In December 2014, the Greek government, under increasing pressure from it's citizenry, unexpectedly called for an early election. The next day, the Greek stock market dropped 12.78%, the most since 1989. Voters scrambled to understand the situation, and on December 29th the election failed to choose a new president for Greece leading to a new round of emergency elections to be held on January 25th, 2015.

Though Greece has been on this road before, this time may be different because the popular vote will probably support a political party bent on leaving the Euro currency zone and eliminating the austerity measures necessary for its continued financial bailout packages. This has sent the value of the Euro to 9-year lows against the US Dollar.

A European Catastrophe

If Greece leaves the Euro and reinstates the drachma, it will finally be able to recover from years of austerity and economic depression, but with very dire consequences for the Euro and for Europe. There would be a capital flight out of Greece initially as people seek to offload the new Greek currency, expecting that it will promptly be devalued. In response, the Greek government would likely impose a series of strict capital controls to prevent massive outflows of deposits, a measure currently forbidden by EU policy.

Distrust in the new currency would also create a massive black market for goods and services operating outside the law, not taxed by the government, and at a significantly different exchange rate than that set by the Greek central bank. The Greek economy would experience massive inflation as prices skyrocket and the value of the new drachma plummets.

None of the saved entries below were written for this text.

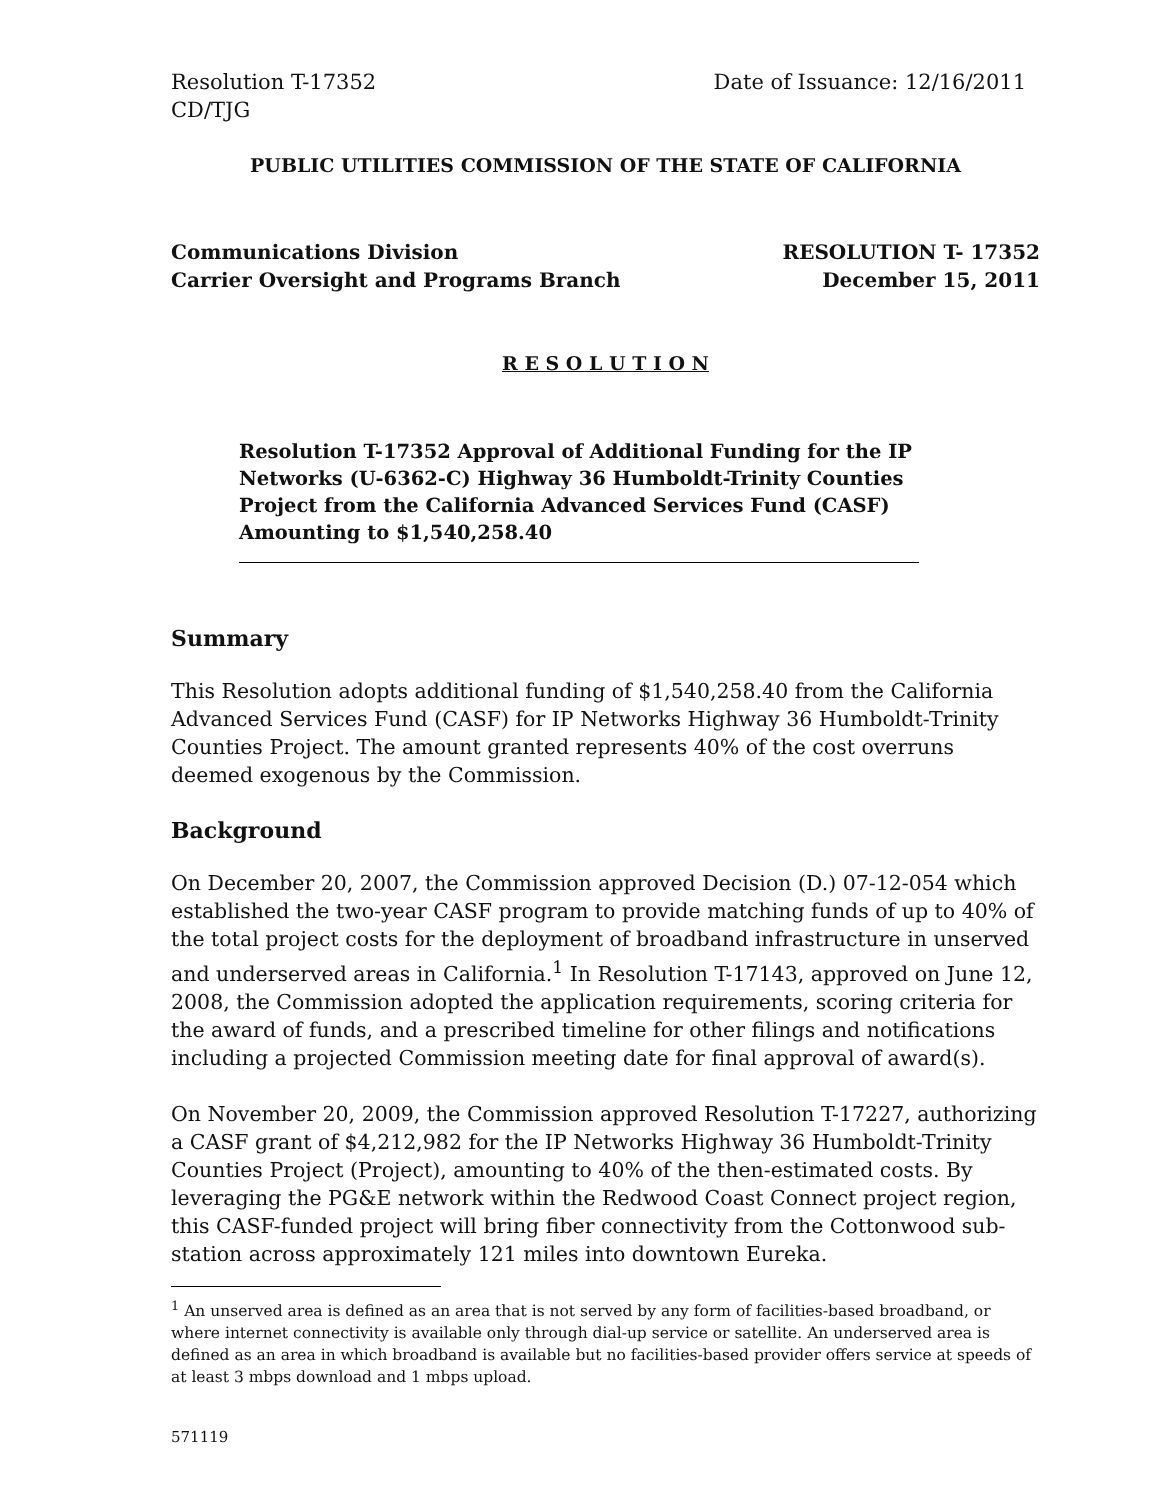Resolution T-17352
CD/TJG Date of Issuance: 12/16/2011
PUBLIC UTILITIES COMMISSION OF THE STATE OF CALIFORNIA
Communications Division
Carrier Oversight and Programs Branch RESOLUTION T- 17352
December 15, 2011
R E S O L U T I O N
Resolution T-17352 Approval of Additional Funding for the IP Networks (U-6362-C) Highway 36 Humboldt-Trinity Counties Project from the California Advanced Services Fund (CASF) Amounting to $1,540,258.40
Summary
This Resolution adopts additional funding of $1,540,258.40 from the California Advanced Services Fund (CASF) for IP Networks Highway 36 Humboldt-Trinity Counties Project. The amount granted represents 40% of the cost overruns deemed exogenous by the Commission.
Background
On December 20, 2007, the Commission approved Decision (D.) 07-12-054 which established the two-year CASF program to provide matching funds of up to 40% of the total project costs for the deployment of broadband infrastructure in unserved and underserved areas in California.<sup>1</sup> In Resolution T-17143, approved on June 12, 2008, the Commission adopted the application requirements, scoring criteria for the award of funds, and a prescribed timeline for other filings and notifications including a projected Commission meeting date for final approval of award(s).
On November 20, 2009, the Commission approved Resolution T-17227, authorizing a CASF grant of $4,212,982 for the IP Networks Highway 36 Humboldt-Trinity Counties Project (Project), amounting to 40% of the then-estimated costs. By leveraging the PG&E network within the Redwood Coast Connect project region, this CASF-funded project will bring fiber connectivity from the Cottonwood sub-station across approximately 121 miles into downtown Eureka.
<sup>1</sup> An unserved area is defined as an area that is not served by any form of facilities-based broadband, or where internet connectivity is available only through dial-up service or satellite. An underserved area is defined as an area in which broadband is available but no facilities-based provider offers service at speeds of at least 3 mbps download and 1 mbps upload.
571119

The central bank would be enticed to print more money to maintain civil services and make interest payments, but this can lead to the risk of a hyperinflation.

Civil and political unrest would once again takeover the streets of Athens. According to a 2011 report by UBS, a Greek exit would lead to a 50% drop in GDP. Doing it today would have even worse consequences.

The ECB would be under fire as the institution responsible for maintaining the price stability and credit worthiness of the Euro. After spending over a trillion euros to prevent Greece from exiting, the ECB would more than likely face a crisis of trust. At the same time, global banks – but mostly European banks – would suffer exceedingly large losses, threatening their solvency and leading to potential bank runs. The euro would fall in value relative to the dollar and other world currencies creating a vicious downward spiral for all European assets.

The Bottom Line

The Eurozone crisis involving Greece has persisted since 2008, but the ECB and Eurozone governments have continued to bail them out, maintaining the stability and credit worthiness of the euro currency at the expense of crushing austerity on the Greek people. With no other way out, Greek governments were forced to adopt austerity measures, all the while making things worse by quashing demand.

Recently the Greek people forced a new election, in which a pro-exit party might actually be elected. This would end austerity, but it may also spawn widespread financial disaster and perhaps even civil unrest.